Just FYI, please see DM-35740 for a separate issue regarding the usability of the Registry-to-ObsCore conversion code, and a possible refactoring. It might be worth including in whatever architecture is developed to implement the client-side trigger model.
Final comment: right now dax_obscore has very limited dependencies - - which makes it usable in non-Rubin applications (which we will do in SPHEREx). I have no specific reason to worry that this might change, but please do try to keep these dependencies slim if you develop the client-side trigger model in practice. We would certainly use it immediately in SPHEREx.

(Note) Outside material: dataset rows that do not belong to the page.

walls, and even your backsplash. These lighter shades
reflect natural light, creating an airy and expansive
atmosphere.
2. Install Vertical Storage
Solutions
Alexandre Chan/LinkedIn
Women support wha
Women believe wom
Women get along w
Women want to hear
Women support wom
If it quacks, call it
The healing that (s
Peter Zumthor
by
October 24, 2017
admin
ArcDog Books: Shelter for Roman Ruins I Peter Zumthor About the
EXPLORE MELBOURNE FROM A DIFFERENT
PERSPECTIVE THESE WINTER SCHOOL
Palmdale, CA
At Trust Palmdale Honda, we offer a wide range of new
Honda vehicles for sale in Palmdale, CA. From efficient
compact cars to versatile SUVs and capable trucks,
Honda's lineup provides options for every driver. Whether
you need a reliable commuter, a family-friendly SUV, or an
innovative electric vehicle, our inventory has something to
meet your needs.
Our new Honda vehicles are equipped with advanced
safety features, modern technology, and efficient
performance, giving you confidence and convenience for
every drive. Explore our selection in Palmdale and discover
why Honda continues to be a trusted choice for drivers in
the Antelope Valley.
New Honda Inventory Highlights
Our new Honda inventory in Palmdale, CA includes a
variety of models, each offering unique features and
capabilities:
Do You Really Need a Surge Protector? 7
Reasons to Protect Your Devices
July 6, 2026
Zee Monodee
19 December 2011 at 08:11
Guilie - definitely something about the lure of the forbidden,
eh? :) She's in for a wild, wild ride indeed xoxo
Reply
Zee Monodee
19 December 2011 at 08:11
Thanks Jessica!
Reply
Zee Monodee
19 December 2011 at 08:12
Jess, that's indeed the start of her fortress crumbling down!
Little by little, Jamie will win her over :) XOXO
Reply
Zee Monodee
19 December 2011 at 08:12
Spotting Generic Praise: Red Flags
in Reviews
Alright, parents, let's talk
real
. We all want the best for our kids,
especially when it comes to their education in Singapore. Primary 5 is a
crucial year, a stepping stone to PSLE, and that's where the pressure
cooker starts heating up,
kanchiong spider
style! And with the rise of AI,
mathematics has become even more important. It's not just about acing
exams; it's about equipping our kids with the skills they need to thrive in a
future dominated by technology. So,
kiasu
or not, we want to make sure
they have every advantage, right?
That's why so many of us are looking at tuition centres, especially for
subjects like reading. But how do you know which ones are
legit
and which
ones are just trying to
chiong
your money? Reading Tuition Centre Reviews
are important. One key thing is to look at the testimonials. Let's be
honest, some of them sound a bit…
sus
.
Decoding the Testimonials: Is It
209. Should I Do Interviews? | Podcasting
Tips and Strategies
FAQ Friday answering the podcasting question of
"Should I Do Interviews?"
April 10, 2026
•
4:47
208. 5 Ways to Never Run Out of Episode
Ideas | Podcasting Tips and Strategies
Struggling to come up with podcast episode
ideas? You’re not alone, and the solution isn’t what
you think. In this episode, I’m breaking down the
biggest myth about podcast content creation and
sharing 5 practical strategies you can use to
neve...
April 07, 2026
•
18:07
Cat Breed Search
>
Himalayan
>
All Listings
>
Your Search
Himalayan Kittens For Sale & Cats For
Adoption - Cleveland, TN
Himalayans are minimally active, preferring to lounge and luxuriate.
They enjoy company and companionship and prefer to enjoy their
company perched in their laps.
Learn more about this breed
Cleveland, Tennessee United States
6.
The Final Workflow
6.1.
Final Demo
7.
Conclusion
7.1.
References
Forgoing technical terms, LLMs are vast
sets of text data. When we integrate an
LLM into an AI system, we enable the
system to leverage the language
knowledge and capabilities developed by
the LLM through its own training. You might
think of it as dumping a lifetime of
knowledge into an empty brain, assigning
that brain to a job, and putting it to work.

Gregory Dubois-Felsmann, I agree that some of region formatting job can be shifted to TAP service, still, to be efficient for spatial queries, we need it in a database-native representation suitable for indexing. Trouble is, of course, that database-native is also database-specific, and it would be nice to avoid backend-specific features in TAP. I think this is not very hard problem to solve, just need some attention.
For the find-first issue and client-side "trigger", the insertion test should be easy - one just have to check that a run collection for the new dataset ref is a member of the configured chained collection. There are more interesting cases for removal of datasets, either as an explicit dataset purge, or removal of a run collection from a chained collection. I'll try to expand my technote with ideas for those cases.

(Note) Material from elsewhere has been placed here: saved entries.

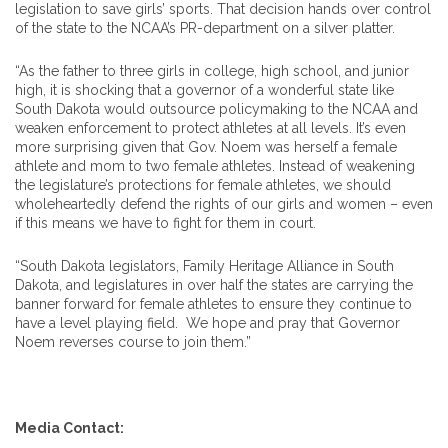
legislation to save girls’ sports. That decision hands over control
of the state to the NCAA’s PR-department on a silver platter.
“As the father to three girls in college, high school, and junior
high, it is shocking that a governor of a wonderful state like
South Dakota would outsource policymaking to the NCAA and
weaken enforcement to protect athletes at all levels. It’s even
more surprising given that Gov. Noem was herself a female
athlete and mom to two female athletes. Instead of weakening
the legislature’s protections for female athletes, we should
wholeheartedly defend the rights of our girls and women – even
if this means we have to fight for them in court.
“South Dakota legislators, Family Heritage Alliance in South
Dakota, and legislatures in over half the states are carrying the
banner forward for female athletes to ensure they continue to
have a level playing field. We hope and pray that Governor
Noem reverses course to join them.”
Media Contact:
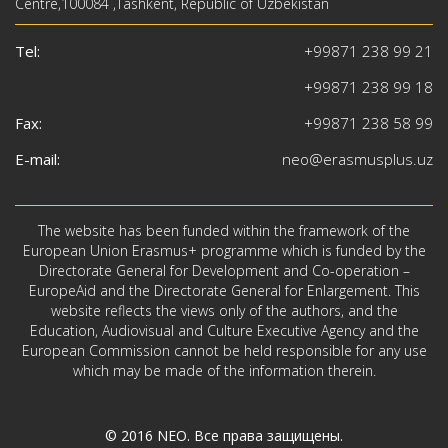
Centre,100084 ,Tashkent, Republic of Uzbekistan
Tel:
+99871 238 99 21
+99871 238 99 18
Fax:
+99871 238 58 99
E-mail:
neo@erasmusplus.uz
The website has been funded within the framework of the
European Union Erasmus+ programme which is funded by the
Directorate General for Development and Co-operation –
EuropeAid and the Directorate General for Enlargement. This
website reflects the views only of the authors, and the
Education, Audiovisual and Culture Executive Agency and the
European Commission cannot be held responsible for any use
which may be made of the information therein.
© 2016
NEO
. Все права защищены.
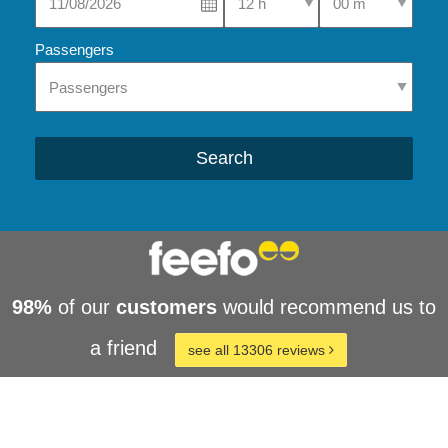
Passengers
Search
98%
of our
customers
would recommend us to
a friend
see all 13306 reviews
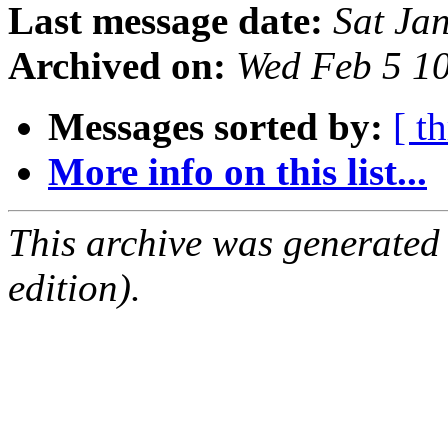
Last message date:
Sat Ja
Archived on:
Wed Feb 5 1
Messages sorted by:
[ t
More info on this list...
This archive was generated
edition).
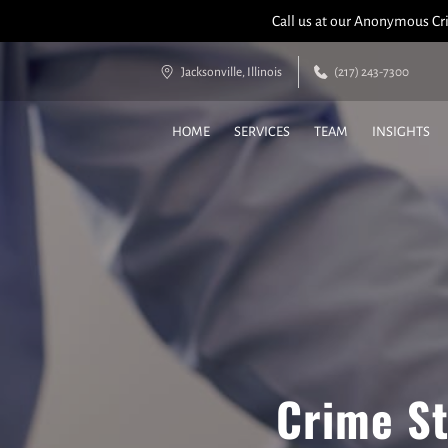
Call us at our Anonymous Cri
Jacksonville, Illinois
(217) 243-7300
HOME
SERVICES
TEAM
INSIGHTS
Crime St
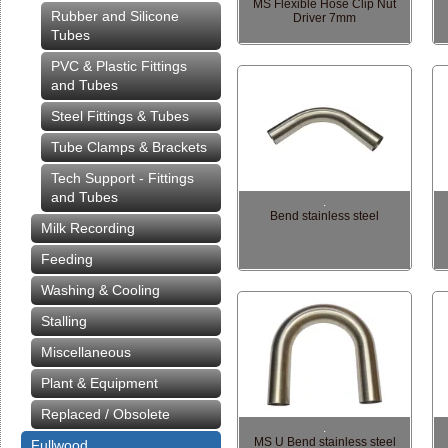
MS Flexible Hose Clip Nut
Rubber and Silicone
Driver 7mm
Tubes
PVC & Plastic Fittings
and Tubes
Steel Fittings & Tubes
Tube Clamps & Brackets
Tech Support - Fittings
and Tubes
.
Bend stainless steel
Milk Recording
Feeding
Washing & Cooling
Stalling
Miscellaneous
Plant & Equipment
Replaced / Obsolete
.
MS U Bend stainless steel
Fullwood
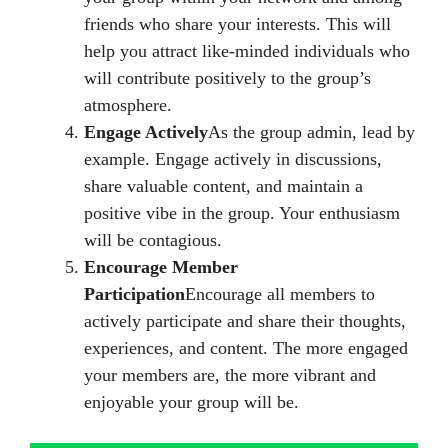
friends who share your interests. This will
help you attract like-minded individuals who
will contribute positively to the group’s
atmosphere.
Engage Actively
As the group admin, lead by
example. Engage actively in discussions,
share valuable content, and maintain a
positive vibe in the group. Your enthusiasm
will be contagious.
Encourage Member
Participation
Encourage all members to
actively participate and share their thoughts,
experiences, and content. The more engaged
your members are, the more vibrant and
enjoyable your group will be.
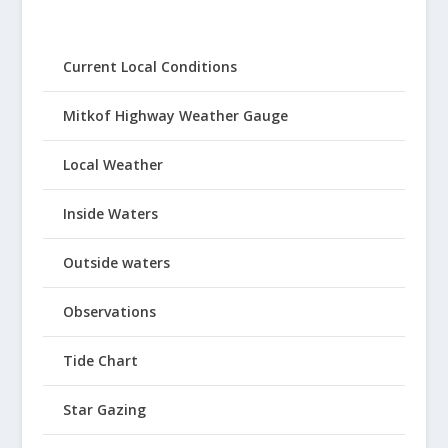
Current Local Conditions
Mitkof Highway Weather Gauge
Local Weather
Inside Waters
Outside waters
Observations
Tide Chart
Star Gazing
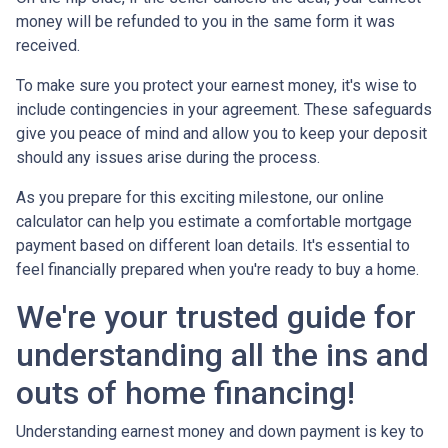
money will be refunded to you in the same form it was
received.
To make sure you protect your earnest money, it's wise to
include contingencies in your agreement. These safeguards
give you peace of mind and allow you to keep your deposit
should any issues arise during the process.
As you prepare for this exciting milestone, our online
calculator can help you estimate a comfortable mortgage
payment based on different loan details. It's essential to
feel financially prepared when you're ready to buy a home.
We're your trusted guide for
understanding all the ins and
outs of home financing!
Understanding earnest money and down payment is key to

I have added one more section to the technote with a bunch of random ideas for client-side implementation.
Tim Jenness, do you want to re-review it (or you can just say it's OK to merge like that).
What I'm not sure about is how decoupled we can make this. Should butler have some kind of system that lets you add callbacks that are passed a DatasetRef?
I think my current idea is to make it a new optional manager that will be called by other managers. We then could re-use all our tooling for optional loading of that manager and schema/data migration.
Thanks for review, merged, the result is here: https://dmtn-236.lsst.io/
Tim Jenness, I have pushed my draft of a note, I'm not sure this is what people expect to see, so this is mostly for getting some feedback and suggestions for what else may be worth to explore there.